Grüne in Baden-Württemberg zerstreiten sich über Palantirs umstrittene Polizeisoftware
Enrico HerrmannGrüne in Baden-Württemberg zerstreiten sich über Palantirs umstrittene Polizeisoftware
In Baden-Württemberg wächst der Widerstand gegen die Verwendung der Palantir-Software Gotham durch die Landespolizei. Die Kritiker, darunter Mitglieder der Grünen und zivilgesellschaftliche Gruppen, setzen sich dafür ein, das umstrittene Datenanalysewerkzeug zu blockieren. Die Kontroverse hat tiefe Gräben innerhalb der Partei aufgedeckt und Sorgen um Datenschutz und Transparenz geschürt.
Der Auslöser der Debatte war die Entdeckung von Grünen-Abgeordneten, dass die Polizei bereits im vergangenen Sommer Verträge mit Palantir abgeschlossen hatte. Viele fühlten sich übergangen und warfen der Parteiführung vor, sie im Dunkeln gelassen zu haben. Basismitglieder bezeichnen den Prozess inzwischen als täuschend, was die interne Verärgerung weiter anheizt.

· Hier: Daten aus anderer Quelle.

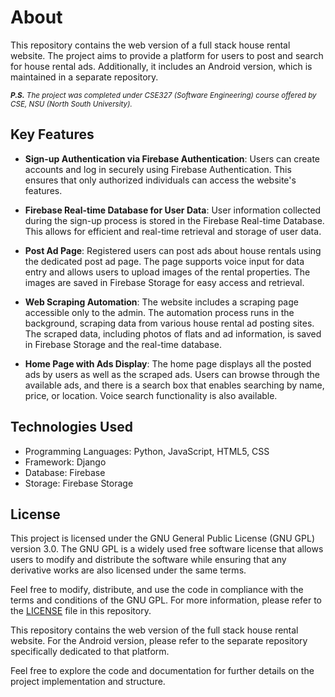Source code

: # About

This repository contains the web version of a full stack house rental website. The project aims to provide a platform for users to post and search for house rental ads. Additionally, it includes an Android version, which is maintained in a separate repository.<br/>

<sub> ****P.S.*** The project was completed under CSE327 (Software Engineering) course offered by CSE, NSU (North South University).*<sub/>

## Key Features

- **Sign-up Authentication via Firebase Authentication**: Users can create accounts and log in securely using Firebase Authentication. This ensures that only authorized individuals can access the website's features.

- **Firebase Real-time Database for User Data**: User information collected during the sign-up process is stored in the Firebase Real-time Database. This allows for efficient and real-time retrieval and storage of user data.

- **Post Ad Page**: Registered users can post ads about house rentals using the dedicated post ad page. The page supports voice input for data entry and allows users to upload images of the rental properties. The images are saved in Firebase Storage for easy access and retrieval.

- **Web Scraping Automation**: The website includes a scraping page accessible only to the admin. The automation process runs in the background, scraping data from various house rental ad posting sites. The scraped data, including photos of flats and ad information, is saved in Firebase Storage and the real-time database.

- **Home Page with Ads Display**: The home page displays all the posted ads by users as well as the scraped ads. Users can browse through the available ads, and there is a search box that enables searching by name, price, or location. Voice search functionality is also available.

## Technologies Used

- Programming Languages: Python, JavaScript, HTML5, CSS
- Framework: Django
- Database: Firebase
- Storage: Firebase Storage

## License

This project is licensed under the GNU General Public License (GNU GPL) version 3.0. The GNU GPL is a widely used free software license that allows users to modify and distribute the software while ensuring that any derivative works are also licensed under the same terms.

Feel free to modify, distribute, and use the code in compliance with the terms and conditions of the GNU GPL. For more information, please refer to the [LICENSE](LICENSE) file in this repository.

This repository contains the web version of the full stack house rental website. For the Android version, please refer to the separate repository specifically dedicated to that platform.

Feel free to explore the code and documentation for further details on the project implementation and structure.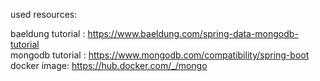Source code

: used resources:

baeldung tutorial : https://www.baeldung.com/spring-data-mongodb-tutorial  
mongodb tutorial : https://www.mongodb.com/compatibility/spring-boot  
docker image: https://hub.docker.com/_/mongo  
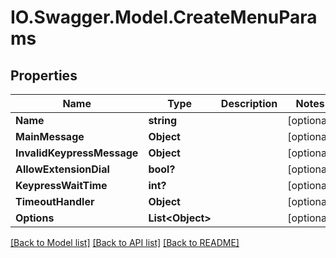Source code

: # IO.Swagger.Model.CreateMenuParams
## Properties

Name | Type | Description | Notes
------------ | ------------- | ------------- | -------------
**Name** | **string** |  | [optional] 
**MainMessage** | **Object** |  | [optional] 
**InvalidKeypressMessage** | **Object** |  | [optional] 
**AllowExtensionDial** | **bool?** |  | [optional] 
**KeypressWaitTime** | **int?** |  | [optional] 
**TimeoutHandler** | **Object** |  | [optional] 
**Options** | **List&lt;Object&gt;** |  | [optional] 

[[Back to Model list]](../README.md#documentation-for-models) [[Back to API list]](../README.md#documentation-for-api-endpoints) [[Back to README]](../README.md)

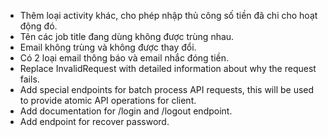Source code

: - Thêm loại activity khác, cho phép nhập thủ công số tiền đã chi cho hoạt động đó.
- Tên các job title đang dùng không được trùng nhau.
- Email không trùng và không được thay đổi.
- Có 2 loại email thông báo và email nhắc đóng tiền.
- Replace InvalidRequest with detailed information about why the request fails.
- Add special endpoints for batch process API requests, this will be used to provide atomic API operations for client.
- Add documentation for /login and /logout endpoint.
- Add endpoint for recover password.
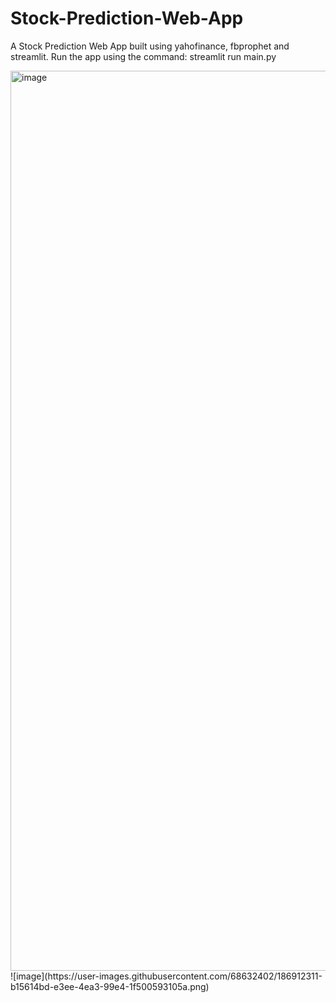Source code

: # Stock-Prediction-Web-App
A Stock Prediction Web App built using yahofinance, fbprophet and streamlit.
Run the app using the command: streamlit run main.py

<img width="1440" alt="image" src="https://user-images.githubusercontent.com/68632402/186912147-2a846c7e-1d3d-4b36-b1e4-c0e41833401b.png">
![image](https://user-images.githubusercontent.com/68632402/186912311-b15614bd-e3ee-4ea3-99e4-1f500593105a.png)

Im Zentrum der Debatte steht Palantirs Gotham-Software, die großangelegte Datensammlungen und -auswertungen ermöglicht. Kritiker befürchten, dass sie zu einer übermäßigen Überwachung führen könnte. Der Initiator einer Petition, Sebastian Müller, warnt, dass der Begriff 'Prävention' als Rechtfertigung dienen könnte, um alle Daten in das System einzubeziehen. Seine Bedenken spiegeln größere Ängste vor Eingriffen in die Privatsphäre und einer aufdringlichen Beobachtung wider. Die Petition gegen die Software hat bereits 13.000 Unterschriften gesammelt. Ortsverbände der Grünen sammeln nun weitere, um eine interne Abstimmung über das Thema zu erzwingen. Gleichzeitig treibt das Bündnis 'Kein Palantir in Baden-Württemberg' die Bemühungen voran, den Polizeieinsatz der Software zu stoppen.
Die Landespolizeipräsidentin Stefanie Hinz verteidigt die Entscheidung und betont, dass die Software auf isolierten, nicht mit dem Internet verbundenen Rechnern läuft. Sie versichert auch, dass Palantir-Mitarbeiter keinen Zugriff auf sensible Personendaten haben. Doch die Gegner lassen sich nicht überzeugen und verweisen auf die hohen Kosten einer Vertragsauflösung als Hürde für einen Rückzieher.
Die Kontroverse kommt zu einem Zeitpunkt, an dem der grüne Spitzenkandidat Cem Özdemir mit einer harten Linie in Sachen Sicherheit konservative Wähler gewinnen will. Doch der Widerstand gegen Palantir droht, seine Strategie zu durchkreuzen – viele in der Partei sind nicht bereit, bei der Datensicherheit Kompromisse einzugehen.
Der Streit um Palantirs Software in Baden-Württemberg ist noch lange nicht entschieden. Mit bereits unterzeichneten Verträgen und drohenden Strafzahlungen steht das Land vor der schwierigen Wahl, den Kurs beizubehalten oder dem wachsenden Druck nachzugeben. Fürs Erste dauert die Debatte an – eine klare Lösung ist nicht in Sicht.